The inflation rate in March declined to 4.3 per cent from 5.2 per cent in February, which means it’s possible to earn a respectable real rate of return from a virtually risk-free guaranteed investment certificate.

The era of high returns in GIC-land is slowly approaching its end, but you could still get returns of 5 to 5.15 per cent as of late April on one-year GICs from alternative banks with deposit insurance. Forget about terms of three, four and five years – only deposit brokers offer GICs at 5 per cent or more for those terms. A couple of alternative banks offered two-year GICs with returns at that level.

The flow of money into GICs has surged in the past year or so as a result of a big increase in interest rates. Investors clearly like the idea of getting returns of 4 to 5 per cent or more with risk levels ground down to virtually nothing as long as they follow deposit insurance limits. But there’s been one big drawback to GIC investing: As good as rates were, inflation was higher. On an after-inflation basis, you lost money in a GIC.
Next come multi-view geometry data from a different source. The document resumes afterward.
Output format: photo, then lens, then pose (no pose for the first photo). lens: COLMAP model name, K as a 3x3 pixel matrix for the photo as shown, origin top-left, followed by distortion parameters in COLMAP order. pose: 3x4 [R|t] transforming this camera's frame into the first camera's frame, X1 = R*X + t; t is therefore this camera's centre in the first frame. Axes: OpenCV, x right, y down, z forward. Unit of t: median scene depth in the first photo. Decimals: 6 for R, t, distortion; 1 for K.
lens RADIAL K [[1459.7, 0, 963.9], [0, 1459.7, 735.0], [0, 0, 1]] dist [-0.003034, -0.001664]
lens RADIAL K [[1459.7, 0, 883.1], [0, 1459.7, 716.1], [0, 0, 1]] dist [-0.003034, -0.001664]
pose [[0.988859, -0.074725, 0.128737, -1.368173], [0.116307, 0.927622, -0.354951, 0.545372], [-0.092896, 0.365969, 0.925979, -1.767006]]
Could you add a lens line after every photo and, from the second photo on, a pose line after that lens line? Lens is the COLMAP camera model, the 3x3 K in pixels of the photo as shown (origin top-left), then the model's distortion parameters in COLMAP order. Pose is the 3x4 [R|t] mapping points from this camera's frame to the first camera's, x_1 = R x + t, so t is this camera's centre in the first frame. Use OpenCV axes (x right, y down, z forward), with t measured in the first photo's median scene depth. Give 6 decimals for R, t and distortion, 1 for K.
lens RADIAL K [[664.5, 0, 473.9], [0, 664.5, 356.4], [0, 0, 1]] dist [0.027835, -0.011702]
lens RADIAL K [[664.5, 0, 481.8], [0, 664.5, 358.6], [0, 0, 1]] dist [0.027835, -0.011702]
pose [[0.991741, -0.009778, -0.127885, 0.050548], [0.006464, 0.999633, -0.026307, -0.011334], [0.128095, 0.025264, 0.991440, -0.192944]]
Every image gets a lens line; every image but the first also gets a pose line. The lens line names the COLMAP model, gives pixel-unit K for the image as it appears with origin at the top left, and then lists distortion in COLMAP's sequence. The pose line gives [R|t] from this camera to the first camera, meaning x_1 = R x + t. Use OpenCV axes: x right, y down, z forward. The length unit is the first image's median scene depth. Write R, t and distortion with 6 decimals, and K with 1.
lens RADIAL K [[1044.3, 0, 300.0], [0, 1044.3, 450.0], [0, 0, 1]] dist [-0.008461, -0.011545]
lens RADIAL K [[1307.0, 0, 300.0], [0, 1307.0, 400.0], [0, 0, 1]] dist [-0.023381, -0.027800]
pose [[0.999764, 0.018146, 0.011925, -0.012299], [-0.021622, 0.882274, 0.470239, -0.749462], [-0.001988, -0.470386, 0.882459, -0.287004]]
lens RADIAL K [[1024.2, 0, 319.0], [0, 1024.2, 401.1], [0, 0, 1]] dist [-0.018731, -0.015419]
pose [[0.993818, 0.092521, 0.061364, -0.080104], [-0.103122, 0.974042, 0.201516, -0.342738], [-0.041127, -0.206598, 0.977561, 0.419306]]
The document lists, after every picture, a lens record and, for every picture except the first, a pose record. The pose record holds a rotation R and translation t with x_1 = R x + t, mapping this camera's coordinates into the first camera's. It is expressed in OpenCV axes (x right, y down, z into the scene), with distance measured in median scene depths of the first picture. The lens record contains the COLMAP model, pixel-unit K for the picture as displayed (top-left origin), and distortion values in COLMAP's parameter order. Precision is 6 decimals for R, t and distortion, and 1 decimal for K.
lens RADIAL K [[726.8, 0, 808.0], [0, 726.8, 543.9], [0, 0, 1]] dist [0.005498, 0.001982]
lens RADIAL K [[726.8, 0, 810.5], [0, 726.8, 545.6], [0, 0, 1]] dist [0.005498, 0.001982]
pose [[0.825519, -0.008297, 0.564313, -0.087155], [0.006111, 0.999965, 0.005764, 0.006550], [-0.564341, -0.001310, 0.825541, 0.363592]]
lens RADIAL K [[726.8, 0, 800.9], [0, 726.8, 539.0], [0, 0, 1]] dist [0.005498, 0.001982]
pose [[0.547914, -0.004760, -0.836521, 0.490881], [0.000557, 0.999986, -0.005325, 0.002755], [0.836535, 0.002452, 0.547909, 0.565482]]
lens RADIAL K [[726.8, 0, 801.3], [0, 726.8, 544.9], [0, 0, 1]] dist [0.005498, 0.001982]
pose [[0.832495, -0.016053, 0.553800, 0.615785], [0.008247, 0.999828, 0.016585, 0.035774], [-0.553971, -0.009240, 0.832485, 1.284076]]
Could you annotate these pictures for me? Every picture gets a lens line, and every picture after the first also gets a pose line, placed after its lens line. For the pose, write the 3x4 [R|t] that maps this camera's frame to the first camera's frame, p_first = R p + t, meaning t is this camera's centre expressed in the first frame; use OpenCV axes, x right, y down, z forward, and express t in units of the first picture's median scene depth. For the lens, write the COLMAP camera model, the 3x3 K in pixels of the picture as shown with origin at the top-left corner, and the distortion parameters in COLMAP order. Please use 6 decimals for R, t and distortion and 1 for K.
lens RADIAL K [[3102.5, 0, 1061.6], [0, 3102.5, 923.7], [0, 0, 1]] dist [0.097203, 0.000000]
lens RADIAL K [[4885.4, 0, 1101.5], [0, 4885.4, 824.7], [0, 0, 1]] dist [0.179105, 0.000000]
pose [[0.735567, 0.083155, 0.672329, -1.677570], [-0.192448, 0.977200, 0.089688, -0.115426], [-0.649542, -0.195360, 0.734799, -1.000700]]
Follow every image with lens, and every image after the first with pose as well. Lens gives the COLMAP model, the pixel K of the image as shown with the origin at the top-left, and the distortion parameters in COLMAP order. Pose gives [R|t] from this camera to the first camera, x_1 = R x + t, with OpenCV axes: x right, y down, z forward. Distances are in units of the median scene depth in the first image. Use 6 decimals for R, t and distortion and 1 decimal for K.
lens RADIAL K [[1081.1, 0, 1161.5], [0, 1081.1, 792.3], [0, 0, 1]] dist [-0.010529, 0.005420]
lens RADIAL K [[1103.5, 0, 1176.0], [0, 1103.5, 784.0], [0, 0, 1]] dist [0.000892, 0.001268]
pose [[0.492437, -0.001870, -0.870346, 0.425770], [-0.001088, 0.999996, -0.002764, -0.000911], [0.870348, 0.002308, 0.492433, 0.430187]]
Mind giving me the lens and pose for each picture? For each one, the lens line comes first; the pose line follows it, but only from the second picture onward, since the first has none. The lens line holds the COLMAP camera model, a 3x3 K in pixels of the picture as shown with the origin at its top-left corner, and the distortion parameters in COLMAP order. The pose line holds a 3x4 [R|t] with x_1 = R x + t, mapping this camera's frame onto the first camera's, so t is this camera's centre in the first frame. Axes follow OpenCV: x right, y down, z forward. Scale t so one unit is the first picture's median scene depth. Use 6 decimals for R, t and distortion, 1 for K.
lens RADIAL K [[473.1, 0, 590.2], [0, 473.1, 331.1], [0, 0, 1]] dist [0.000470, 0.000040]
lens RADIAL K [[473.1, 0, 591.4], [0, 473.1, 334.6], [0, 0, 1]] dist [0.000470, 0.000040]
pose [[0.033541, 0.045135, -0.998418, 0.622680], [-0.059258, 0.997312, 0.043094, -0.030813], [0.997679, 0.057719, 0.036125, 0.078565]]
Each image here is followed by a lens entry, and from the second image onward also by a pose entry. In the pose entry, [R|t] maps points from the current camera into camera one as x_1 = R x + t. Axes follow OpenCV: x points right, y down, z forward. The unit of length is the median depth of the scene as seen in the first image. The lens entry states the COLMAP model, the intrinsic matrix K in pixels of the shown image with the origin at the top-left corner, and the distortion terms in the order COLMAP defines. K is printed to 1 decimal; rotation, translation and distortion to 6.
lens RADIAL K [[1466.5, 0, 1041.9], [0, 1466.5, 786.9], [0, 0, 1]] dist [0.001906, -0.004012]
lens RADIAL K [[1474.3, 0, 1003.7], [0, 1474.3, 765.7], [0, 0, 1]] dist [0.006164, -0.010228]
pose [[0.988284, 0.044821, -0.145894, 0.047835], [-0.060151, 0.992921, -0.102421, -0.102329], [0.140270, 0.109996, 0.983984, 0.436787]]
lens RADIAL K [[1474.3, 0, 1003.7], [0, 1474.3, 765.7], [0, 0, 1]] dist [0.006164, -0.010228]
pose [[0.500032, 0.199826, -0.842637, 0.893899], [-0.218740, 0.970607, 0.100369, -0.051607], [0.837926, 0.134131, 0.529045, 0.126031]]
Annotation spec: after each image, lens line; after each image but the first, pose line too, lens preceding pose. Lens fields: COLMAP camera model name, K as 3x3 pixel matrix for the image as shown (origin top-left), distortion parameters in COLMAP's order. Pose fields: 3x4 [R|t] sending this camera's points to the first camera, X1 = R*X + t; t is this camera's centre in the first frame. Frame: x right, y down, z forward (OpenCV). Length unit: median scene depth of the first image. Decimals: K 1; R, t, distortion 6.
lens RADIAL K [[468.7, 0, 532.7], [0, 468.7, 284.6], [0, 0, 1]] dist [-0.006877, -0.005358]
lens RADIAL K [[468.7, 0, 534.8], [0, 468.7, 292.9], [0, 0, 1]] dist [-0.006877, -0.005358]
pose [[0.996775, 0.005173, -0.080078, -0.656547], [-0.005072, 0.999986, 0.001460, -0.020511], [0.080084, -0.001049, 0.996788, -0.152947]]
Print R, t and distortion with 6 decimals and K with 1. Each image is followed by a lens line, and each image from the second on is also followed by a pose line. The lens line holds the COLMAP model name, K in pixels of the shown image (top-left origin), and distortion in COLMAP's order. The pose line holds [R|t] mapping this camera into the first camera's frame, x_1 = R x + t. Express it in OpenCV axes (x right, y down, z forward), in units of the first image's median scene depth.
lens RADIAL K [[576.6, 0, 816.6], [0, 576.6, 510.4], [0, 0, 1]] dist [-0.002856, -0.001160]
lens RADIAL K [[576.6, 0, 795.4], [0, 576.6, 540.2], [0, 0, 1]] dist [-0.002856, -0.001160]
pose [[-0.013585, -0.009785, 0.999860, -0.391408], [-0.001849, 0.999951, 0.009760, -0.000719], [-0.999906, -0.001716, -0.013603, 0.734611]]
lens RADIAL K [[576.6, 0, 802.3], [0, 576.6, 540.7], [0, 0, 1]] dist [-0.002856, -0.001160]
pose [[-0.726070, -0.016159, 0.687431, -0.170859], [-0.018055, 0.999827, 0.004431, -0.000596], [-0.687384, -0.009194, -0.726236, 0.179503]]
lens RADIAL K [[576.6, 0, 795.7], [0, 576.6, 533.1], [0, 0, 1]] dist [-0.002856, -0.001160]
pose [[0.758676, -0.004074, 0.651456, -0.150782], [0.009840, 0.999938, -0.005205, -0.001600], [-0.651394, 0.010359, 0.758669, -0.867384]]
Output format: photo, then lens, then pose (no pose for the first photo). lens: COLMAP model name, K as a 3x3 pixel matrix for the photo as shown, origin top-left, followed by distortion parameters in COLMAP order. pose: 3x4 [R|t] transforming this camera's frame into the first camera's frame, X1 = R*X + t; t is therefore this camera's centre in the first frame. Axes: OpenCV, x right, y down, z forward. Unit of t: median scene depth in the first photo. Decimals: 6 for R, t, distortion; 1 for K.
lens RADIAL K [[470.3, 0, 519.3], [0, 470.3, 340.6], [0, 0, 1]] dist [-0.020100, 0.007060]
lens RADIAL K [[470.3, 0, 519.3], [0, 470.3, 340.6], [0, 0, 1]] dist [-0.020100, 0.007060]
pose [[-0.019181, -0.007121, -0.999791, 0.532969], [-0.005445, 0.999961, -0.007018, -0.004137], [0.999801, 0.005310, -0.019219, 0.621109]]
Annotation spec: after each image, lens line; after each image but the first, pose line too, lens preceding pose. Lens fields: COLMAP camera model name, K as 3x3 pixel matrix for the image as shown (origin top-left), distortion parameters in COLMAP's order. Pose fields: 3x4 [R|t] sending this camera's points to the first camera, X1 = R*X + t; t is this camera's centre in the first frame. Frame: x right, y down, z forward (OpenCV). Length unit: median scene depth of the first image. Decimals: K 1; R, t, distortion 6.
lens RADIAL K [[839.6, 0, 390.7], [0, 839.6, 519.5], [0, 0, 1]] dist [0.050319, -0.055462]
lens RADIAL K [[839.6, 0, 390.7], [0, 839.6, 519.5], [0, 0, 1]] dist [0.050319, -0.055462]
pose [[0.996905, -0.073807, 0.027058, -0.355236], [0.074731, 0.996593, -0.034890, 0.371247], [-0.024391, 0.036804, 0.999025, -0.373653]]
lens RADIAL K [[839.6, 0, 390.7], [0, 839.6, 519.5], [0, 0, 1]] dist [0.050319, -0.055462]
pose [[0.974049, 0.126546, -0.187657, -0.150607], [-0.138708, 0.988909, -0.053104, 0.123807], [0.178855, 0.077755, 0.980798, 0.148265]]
For now, that’s done. If the decline in inflation this year is in line with what economists expect, a one-year GIC could conceivably mature at a rate that is two percentage points above inflation. Stocks might do better than that, but this potential is offset by the risk of losing money.

Among the financial institutions offering 5-per-cent one-year GICs as of late April were EQ Bank, LBC Digital, Motive Financial, Oaken Financial, Peoples Trust and Wealth One Bank of Canada, all of them members of Canada Deposit Insurance Corp.

Investors who buy GICs through their online broker should expect slightly lower rates than you can get by dealing directly with alternative banks. A look at the GICs available from a couple of brokers at the end of April uncovered one-year GICs with top rates just below 4.8 per cent.

GIC rates are influenced by yields in the bond market, which have zig-zagged a lot in 2023 as a result of uncertainty about the financial outlook. Ultimately, though, inflation will fall and both bond yields and GIC rates will follow. Twelve months from now, your biggest regret from investing in a one-year GIC today might just be that you didn’t buy more.